Souvenirs d’enfance 1968
Kurelek a peint d’innombrables scènes de son enfance et de son jeune âge adulte en Alberta et au Manitoba. Ses tableaux de souvenirs demeurent probablement son corpus le mieux connu et le plus populaire. Souvenirs d’enfance est unique néanmoins, à cause de son auto-réflexivité. Dans cet autoportrait peu conventionnel, Kurelek ne fait pas simplement offrir une scène nostalgique au spectateur, mais se peint dans l’acte de construction d’un souvenir. L’artiste se dépeint ainsi qu’il apparaissait dans sa jeunesse, allongé sur un lit dans ce qui était probablement la maison dans laquelle il a vécu à Winnipeg alors qu’il fréquentait l’école secondaire et l’université dans cette ville.
L’image centrale est la représentation d’un tableau sur le mur de la chambre à coucher. Cette image d’enfants jouant sur un tas de foin recouvert de neige contient autant de légèreté que de cruauté et rappelle les motifs que Kurelek avait commencé à perfectionner dans des œuvres du début des années 1950, par exemple Farm Children’s Games in Western Canada (Jeux d’enfants de la ferme dans l’Ouest canadien), 1952. L’image centrale habite un espace autonome, tant littéralement que du point de vue métaphorique. Elle « luit comme un écran de cinéma » et devient une émanation de la mémoire. Elle se démarque de la scène intérieure environnante qui ne fait pas partie du tableau central, mais de son cadre élargi.
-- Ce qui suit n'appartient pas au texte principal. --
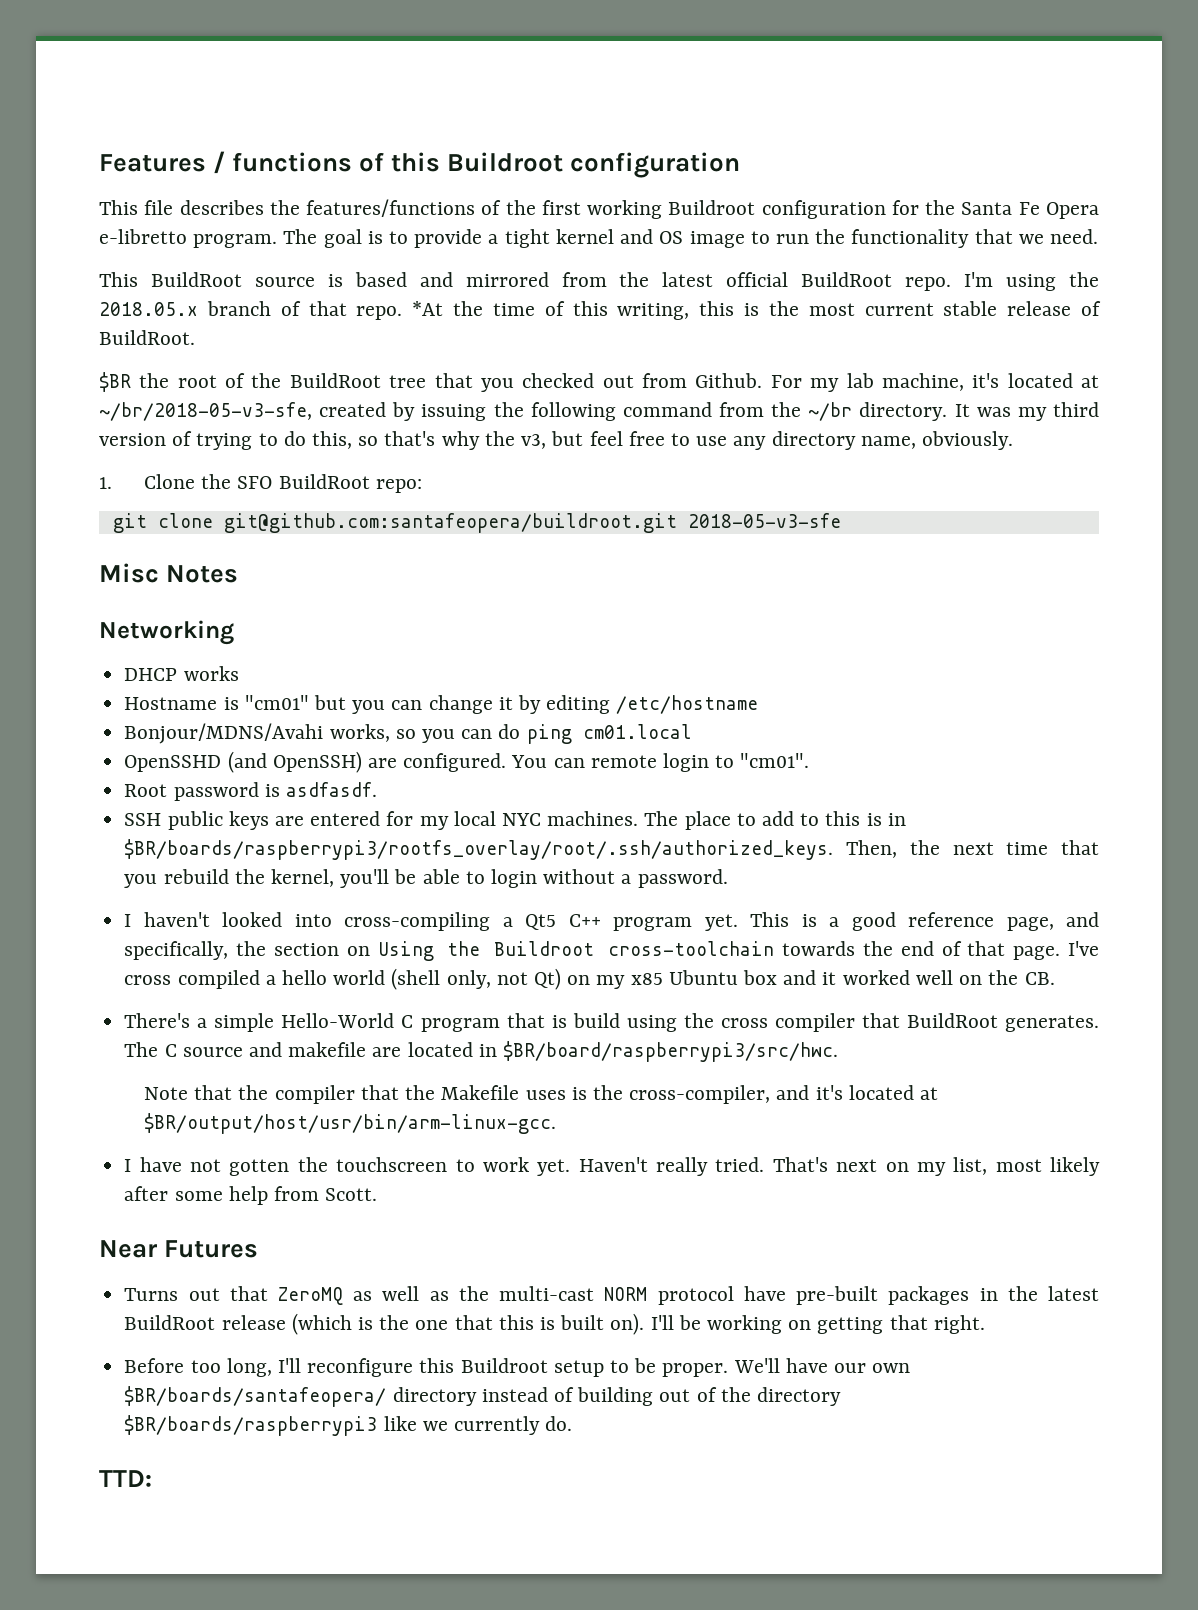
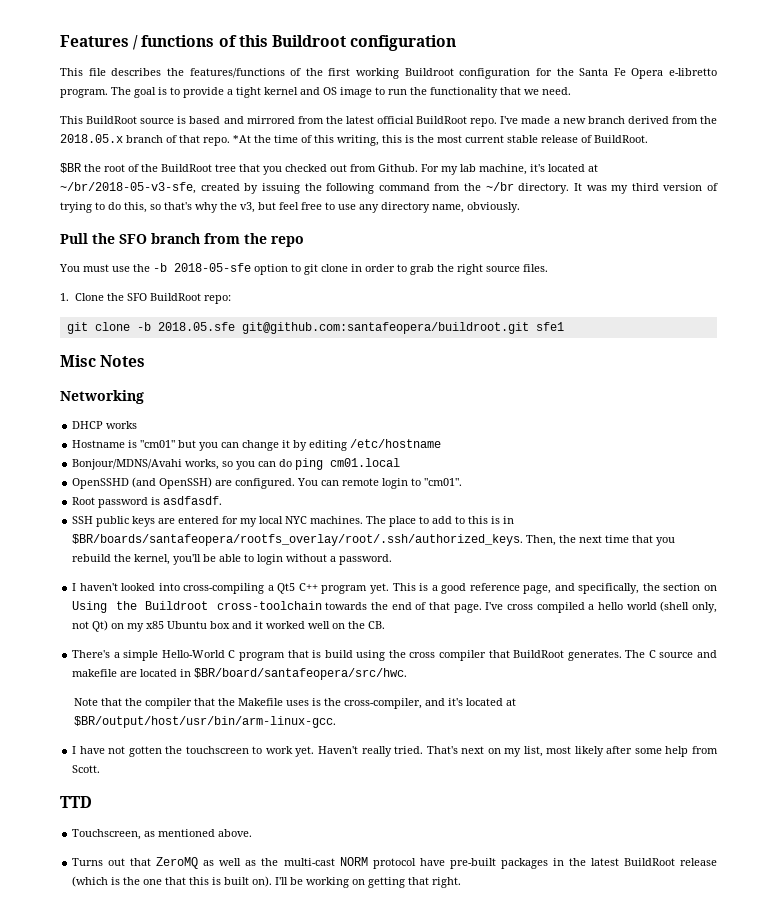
[964,272,1057,291] I'm using -> [500,116,698,124] I've made a new branch derived from
(1013, 440) none -> [60,233,304,247] [59,263,548,275] // Pull the SFO branch from the repo // You must use the -b 2018-05-sfe option to git clone in order to grab the right source files.
[223,513,841,533] git@github.com:santafeopera/buildroot.git 2018-05-v3-sfe -> [136,322,564,334] -b 2018.05.sfe git@github.com:santafeopera/buildroot.git sfe1
[124,839,834,860] $BR/boards/raspberrypi3/rootfs_overlay/root/.ssh/authorized_keys. -> [72,534,524,546] $BR/boards/santafeopera/rootfs_overlay/root/.ssh/authorized_keys.
[502,1041,838,1062] $BR/board/raspberrypi3/src/hwc. -> [194,668,408,680] $BR/board/santafeopera/src/hwc.
[99,1240,259,1258] Near Futures -> [60,796,92,808] [72,829,253,840] TTD // Touchscreen, as mentioned above.
[124,1358,911,1377] [124,1386,841,1407] [124,1415,573,1436] [99,1470,152,1487] // Before too long, I'll reconfigure this Buildroot setup to be proper. We'll have our own $BR/boards/santafeopera/ directory instead of building out of the directory $BR/boards/raspberrypi3 like we currently do. // TTD: -> (462, 882) none

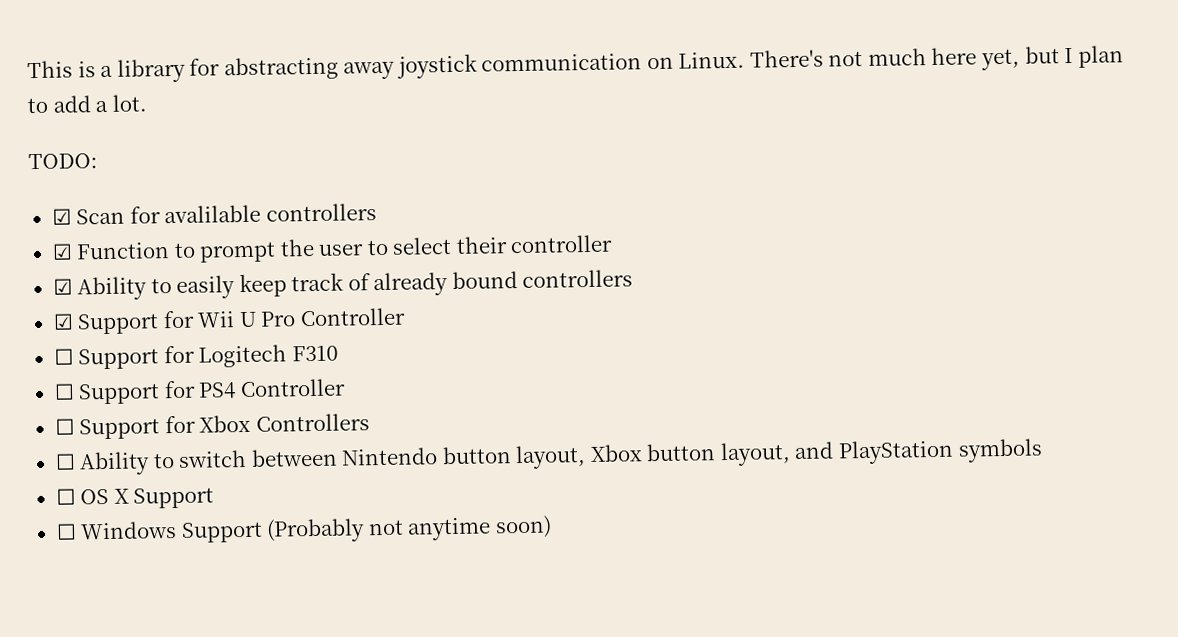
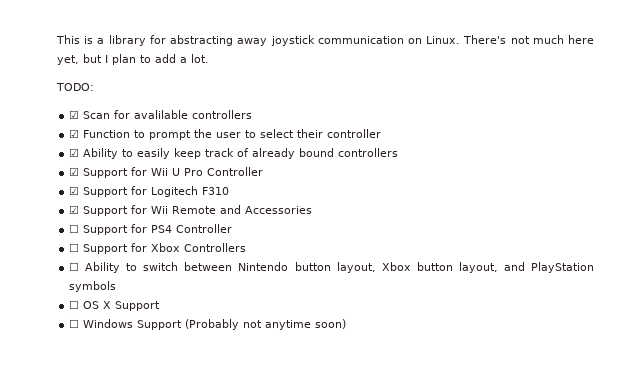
[53,348,74,365] ☐ -> [69,186,80,195] ☑
(338, 353) none -> [69,205,313,216] // ☑ Support for Wii Remote and Accessories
Durant les années 1940, la période représentée dans l’image centrale, l’appreciation de Kurelek pour la culture de ses parents allait en augmentant, comme le soulignent les paroles de la chanson populaire ukrainienne There Stands a High Mountain (Là se dresse une haute montagne), écrite par le poète lyrique romantique du dix-neuvième siècle, Leonid Hlibov, rapidement griffonnées sur une table à l’avant-plan droit de l’œuvre. Les paroles et la musique, que l’on imagine Kurelek écouter sur son tourne-disque, évoquent le ton doux-amer du tableau : « Le printemprs reviendra / Et c’est cela qui cause la tristesse et la douleur / Car la jeunesse ne reviendra jamais / Non, jamais elle ne reviendra ».